The Mediation Clinic for Families is a three-credit, one-semester course. The use of mediation as a process for resolving disputes has become increasingly widespread over the past decade. For many parties in conflict, the prospect of a lengthy and costly legal process is not appealing. Mediation offers an alternative during which parties have an opportunity to collaborate in resolving conflict with the aid of an impartial, third party.
The Mediation Clinic for Families partners with the court system and a variety of Maryland legal organizations to provide students with a wide range of opportunities in this expanding practice area. Students both mediate disputes themselves and represent clients in mediation. The types of disputes for which students may provide mediation or client representation include child custody and visitation, divorce, foreclosure of the family home, wills and school conflicts.
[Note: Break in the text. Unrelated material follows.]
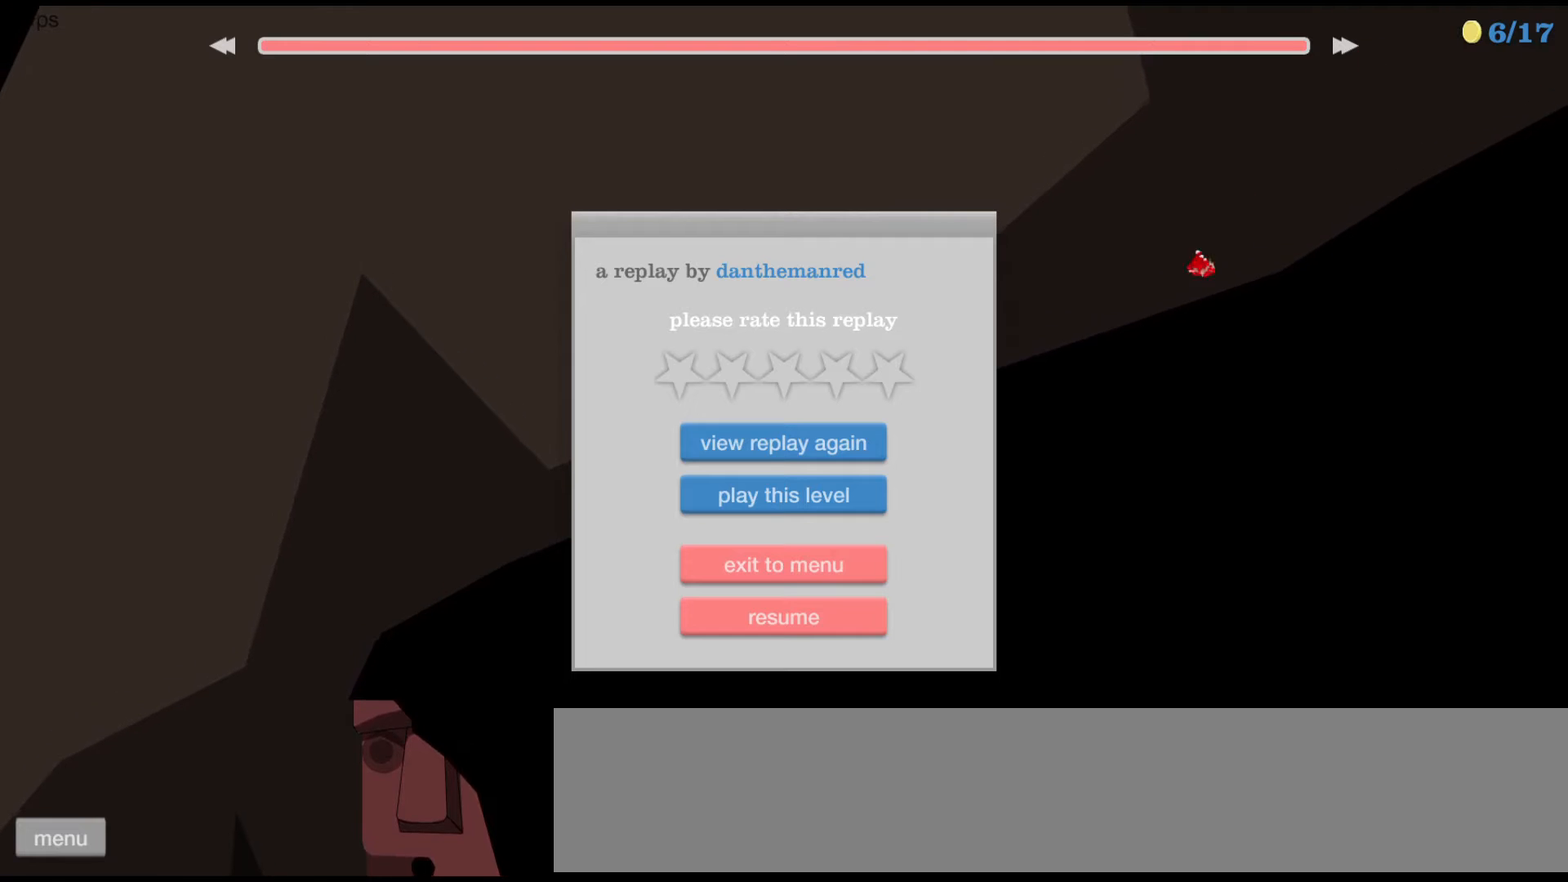
{"keys": [], "events": []}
Students also engage in projects designed to educate communities about what mediation is and the advantages it may offer in resolving disputes.
In recent cases and projects, students have:
- Represented parents and served as mediators in disputes involving a range of issues regarding custody and visitation.
- Represented a family member who filed an appeal in a probate case and was sent to mediation with the Court of Special Appeals Mediation Office.
- Co-mediated a third-party guardianship case involving child support, visitation and custody.
- Conducted a mediation for parents, students, teachers and school administrators in a Baltimore City public middle school regarding bullying incidents.
- Advised homeowners about foreclosure mediation during Foreclosure Prevention Pro Bono Project workshops.
- Represented a client in a collaborative divorce in which MCF students and faculty worked with a financial expert, child specialist and another attorney to help a family resolve issues related to the end of the marriage.
- Designed a study to evaluate whether agreements reached in mediation are more sustainable if the participants are represented by counsel during the mediation.
Read more about student attorneys' experiences in this clinic here and here.
Pre- or co-requisites: Professional Responsibility and Family Law (see Policies and procedures, below). Students taking the clinic must be concurrently enrolled in, or have previously taken, the seminar Mediating Family Disputes.
Students taking the clinic will be licensed to practice law under Maryland Rule 16 and, therefore, must have taken or be currently enrolled in Professional Responsibility while taking this clinic. In addition, students must have completed or be currently enrolled in a course that provides at least 40 hours of general mediation training, either through the Mediation Skills course or through an approved training outside the School of Law. This clinic is available to evening students. The Mediation Clinic for Families selects its students through the lottery process.